I remember third grade.  I was doing poorly in school and life was like a fog.  On one particular day, I remember playing with my little brother, my two cousins and their dog, Princess.

We were running through the yard and around the house.  We would all line up, one person would take a rag and drag it, and we would all run as fast as we could so that Princess could chase us.  The dog was very attracted to the rag, and we had so much fun out of watching her run behind us and in some instances, jostle us to the ground by snatching the rag as if playing a tug of war match with us…and lick, lick, lick.  Princess was in love with the rag, the game, and with us.  And we were in love with her.

Because I was doing poorly in school, I needed a tutor and it so happened that on that day was my day to be tutored.  My uncle was my tutor and as much as I love him, he was strict.  When he came, all games were over and it was time to get on with work.
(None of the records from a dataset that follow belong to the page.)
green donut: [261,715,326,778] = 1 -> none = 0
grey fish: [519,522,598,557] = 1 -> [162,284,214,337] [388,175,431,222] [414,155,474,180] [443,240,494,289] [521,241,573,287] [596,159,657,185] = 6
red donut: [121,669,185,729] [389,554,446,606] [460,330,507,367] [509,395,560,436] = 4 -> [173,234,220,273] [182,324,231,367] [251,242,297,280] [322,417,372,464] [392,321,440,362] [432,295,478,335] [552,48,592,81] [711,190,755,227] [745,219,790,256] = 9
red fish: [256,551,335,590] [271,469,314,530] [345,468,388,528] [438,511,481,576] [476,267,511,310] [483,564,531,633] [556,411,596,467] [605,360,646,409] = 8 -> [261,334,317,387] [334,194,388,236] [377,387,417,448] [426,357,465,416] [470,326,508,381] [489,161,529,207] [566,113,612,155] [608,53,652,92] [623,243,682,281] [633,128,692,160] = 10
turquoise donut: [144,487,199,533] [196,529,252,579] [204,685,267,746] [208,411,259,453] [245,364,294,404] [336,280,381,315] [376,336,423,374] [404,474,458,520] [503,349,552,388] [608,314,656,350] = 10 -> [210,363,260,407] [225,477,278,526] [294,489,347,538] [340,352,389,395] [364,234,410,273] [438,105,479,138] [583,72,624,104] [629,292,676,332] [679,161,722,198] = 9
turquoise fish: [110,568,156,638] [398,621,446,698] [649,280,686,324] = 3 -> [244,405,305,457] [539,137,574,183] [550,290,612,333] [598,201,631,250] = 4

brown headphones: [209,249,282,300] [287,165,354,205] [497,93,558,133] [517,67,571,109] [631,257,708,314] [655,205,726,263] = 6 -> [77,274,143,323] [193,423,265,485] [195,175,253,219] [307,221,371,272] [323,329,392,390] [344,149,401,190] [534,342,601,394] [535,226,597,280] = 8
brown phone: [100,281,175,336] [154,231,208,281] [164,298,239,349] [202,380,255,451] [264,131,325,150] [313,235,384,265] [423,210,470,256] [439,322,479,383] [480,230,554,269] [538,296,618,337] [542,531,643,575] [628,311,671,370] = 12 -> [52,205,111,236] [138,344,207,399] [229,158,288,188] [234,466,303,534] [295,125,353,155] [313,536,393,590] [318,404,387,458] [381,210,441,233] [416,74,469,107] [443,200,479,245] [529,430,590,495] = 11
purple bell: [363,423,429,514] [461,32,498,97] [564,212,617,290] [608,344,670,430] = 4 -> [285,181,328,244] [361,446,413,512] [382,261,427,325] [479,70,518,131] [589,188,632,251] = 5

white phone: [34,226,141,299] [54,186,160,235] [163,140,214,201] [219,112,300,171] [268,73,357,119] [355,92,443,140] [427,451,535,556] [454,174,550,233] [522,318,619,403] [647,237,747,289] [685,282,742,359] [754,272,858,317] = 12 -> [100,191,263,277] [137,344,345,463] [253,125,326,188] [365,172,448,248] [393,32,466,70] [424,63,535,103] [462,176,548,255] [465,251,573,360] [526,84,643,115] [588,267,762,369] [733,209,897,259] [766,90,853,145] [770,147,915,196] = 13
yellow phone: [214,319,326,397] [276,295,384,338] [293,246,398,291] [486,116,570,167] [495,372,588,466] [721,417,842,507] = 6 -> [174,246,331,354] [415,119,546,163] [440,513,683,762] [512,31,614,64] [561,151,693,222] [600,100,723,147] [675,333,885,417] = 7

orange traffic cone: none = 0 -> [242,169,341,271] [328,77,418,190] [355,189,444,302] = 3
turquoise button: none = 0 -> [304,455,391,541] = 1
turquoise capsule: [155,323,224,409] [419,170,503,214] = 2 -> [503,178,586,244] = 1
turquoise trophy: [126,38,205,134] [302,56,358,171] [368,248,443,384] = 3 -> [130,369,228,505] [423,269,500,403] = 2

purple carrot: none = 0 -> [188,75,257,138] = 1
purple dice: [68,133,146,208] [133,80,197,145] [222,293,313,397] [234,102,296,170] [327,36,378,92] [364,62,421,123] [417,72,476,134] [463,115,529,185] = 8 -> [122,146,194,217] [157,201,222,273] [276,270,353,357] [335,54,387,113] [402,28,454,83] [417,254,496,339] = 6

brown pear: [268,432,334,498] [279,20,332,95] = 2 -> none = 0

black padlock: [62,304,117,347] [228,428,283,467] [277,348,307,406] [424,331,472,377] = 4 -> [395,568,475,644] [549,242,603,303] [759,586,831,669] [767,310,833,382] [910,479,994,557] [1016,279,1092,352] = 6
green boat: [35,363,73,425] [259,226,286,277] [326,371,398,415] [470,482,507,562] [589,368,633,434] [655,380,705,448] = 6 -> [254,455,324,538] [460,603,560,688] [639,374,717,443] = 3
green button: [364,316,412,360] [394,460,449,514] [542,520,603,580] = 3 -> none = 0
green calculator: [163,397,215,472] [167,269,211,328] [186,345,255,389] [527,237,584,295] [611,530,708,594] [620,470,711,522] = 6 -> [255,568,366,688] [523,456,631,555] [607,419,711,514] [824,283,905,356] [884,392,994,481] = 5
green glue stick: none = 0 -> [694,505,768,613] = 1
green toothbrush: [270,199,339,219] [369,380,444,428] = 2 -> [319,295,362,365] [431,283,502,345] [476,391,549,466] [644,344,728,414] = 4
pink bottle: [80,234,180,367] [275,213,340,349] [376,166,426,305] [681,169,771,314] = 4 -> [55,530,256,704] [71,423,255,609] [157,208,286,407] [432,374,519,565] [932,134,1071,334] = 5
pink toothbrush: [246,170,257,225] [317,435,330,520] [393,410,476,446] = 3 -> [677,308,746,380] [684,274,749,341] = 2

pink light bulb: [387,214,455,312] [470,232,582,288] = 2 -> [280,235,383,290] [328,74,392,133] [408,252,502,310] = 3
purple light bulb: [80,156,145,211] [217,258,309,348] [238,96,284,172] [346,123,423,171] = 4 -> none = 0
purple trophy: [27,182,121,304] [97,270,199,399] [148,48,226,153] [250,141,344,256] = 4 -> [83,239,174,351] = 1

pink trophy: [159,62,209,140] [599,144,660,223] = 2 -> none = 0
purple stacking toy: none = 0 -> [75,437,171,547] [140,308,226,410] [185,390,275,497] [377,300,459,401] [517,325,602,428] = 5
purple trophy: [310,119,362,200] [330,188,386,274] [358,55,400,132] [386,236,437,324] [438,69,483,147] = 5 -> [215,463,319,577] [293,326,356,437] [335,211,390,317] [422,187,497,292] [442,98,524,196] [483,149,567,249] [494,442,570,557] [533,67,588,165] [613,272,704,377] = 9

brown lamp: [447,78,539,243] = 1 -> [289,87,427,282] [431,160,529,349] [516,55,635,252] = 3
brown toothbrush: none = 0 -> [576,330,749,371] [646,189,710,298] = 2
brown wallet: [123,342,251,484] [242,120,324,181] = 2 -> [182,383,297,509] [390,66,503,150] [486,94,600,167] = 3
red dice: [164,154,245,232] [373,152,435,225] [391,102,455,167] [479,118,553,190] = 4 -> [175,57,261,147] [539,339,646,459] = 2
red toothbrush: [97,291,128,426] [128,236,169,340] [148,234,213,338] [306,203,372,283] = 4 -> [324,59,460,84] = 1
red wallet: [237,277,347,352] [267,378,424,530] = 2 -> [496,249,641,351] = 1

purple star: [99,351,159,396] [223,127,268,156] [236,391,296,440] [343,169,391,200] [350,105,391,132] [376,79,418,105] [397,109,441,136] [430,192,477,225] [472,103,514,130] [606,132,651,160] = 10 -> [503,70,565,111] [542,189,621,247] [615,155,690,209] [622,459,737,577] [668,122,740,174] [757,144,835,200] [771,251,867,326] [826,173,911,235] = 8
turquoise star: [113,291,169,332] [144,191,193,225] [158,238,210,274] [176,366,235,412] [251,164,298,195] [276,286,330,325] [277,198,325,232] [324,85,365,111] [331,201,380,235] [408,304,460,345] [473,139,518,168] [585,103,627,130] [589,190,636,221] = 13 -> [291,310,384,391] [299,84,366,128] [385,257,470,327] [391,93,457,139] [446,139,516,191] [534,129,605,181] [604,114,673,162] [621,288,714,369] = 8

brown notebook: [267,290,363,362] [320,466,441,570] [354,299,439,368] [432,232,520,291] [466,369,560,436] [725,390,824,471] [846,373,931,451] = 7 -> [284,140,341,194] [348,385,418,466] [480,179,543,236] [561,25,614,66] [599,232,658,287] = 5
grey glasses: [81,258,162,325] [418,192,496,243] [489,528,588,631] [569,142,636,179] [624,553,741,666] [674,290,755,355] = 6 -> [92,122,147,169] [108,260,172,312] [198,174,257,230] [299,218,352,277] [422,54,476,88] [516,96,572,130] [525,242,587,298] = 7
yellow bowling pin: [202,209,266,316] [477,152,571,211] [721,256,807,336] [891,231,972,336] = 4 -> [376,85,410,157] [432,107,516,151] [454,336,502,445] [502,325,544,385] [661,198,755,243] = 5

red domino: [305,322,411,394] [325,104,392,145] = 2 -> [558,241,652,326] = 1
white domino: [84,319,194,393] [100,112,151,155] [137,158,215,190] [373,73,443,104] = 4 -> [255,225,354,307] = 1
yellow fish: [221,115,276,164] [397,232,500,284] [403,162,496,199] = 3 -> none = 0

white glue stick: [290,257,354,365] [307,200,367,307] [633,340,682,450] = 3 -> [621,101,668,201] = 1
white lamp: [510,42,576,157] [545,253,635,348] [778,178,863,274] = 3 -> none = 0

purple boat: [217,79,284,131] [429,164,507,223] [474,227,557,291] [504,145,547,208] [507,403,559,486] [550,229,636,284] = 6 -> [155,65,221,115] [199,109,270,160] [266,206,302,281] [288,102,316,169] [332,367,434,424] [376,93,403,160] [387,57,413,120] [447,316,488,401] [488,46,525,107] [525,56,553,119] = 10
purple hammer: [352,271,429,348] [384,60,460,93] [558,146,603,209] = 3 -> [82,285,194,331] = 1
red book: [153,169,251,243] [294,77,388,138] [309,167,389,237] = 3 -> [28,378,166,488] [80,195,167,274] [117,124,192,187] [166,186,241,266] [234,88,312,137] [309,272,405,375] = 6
On this particular day I was having too much fun playing with my sibling, cousins, and Princess.  He could see it in my eyes, but he was not moved.  No, no.  He was not moved.

We went to the study table.  I brought out my books and notebooks.  I forget what we were studying, but I remember that I kept looking through the window outside at my brother, cousins and their dog, Princess–running, laughing, having so much fun.

My uncle looked at me in the eye and said, “Right now they are having fun, but you will thank me for this one day when you are successful.”  I looked at him angrily and thought, “We’ll see.”

I am a junior in college now.  As I look back on that day, I ask myself, was my uncle right?   Would it have made a difference if I had played with the other children that day?  Would an hour or two of my life away from homework to enjoy being a child in any way hurt me academically? I’m tempted to say no, not because I think sacrifice, study, and seriousness are bad–or not even because I am ungrateful of my uncle’s kind efforts to help me succeed academically.  Sometimes I have to pull a late-night a time or two to finish work which would lead to a good grade, and ultimately to a better future.  But sometimes these efforts can take away from enjoying the here and now.  And living in the moment can sometimes be beneficial and rewarding.

I still remember that sunny late afternoon turning into late evening, and I wish that I could bring that day back.  But I can’t.  It’s not everyday that an 8-year old can just be an 8-year old in Liberia.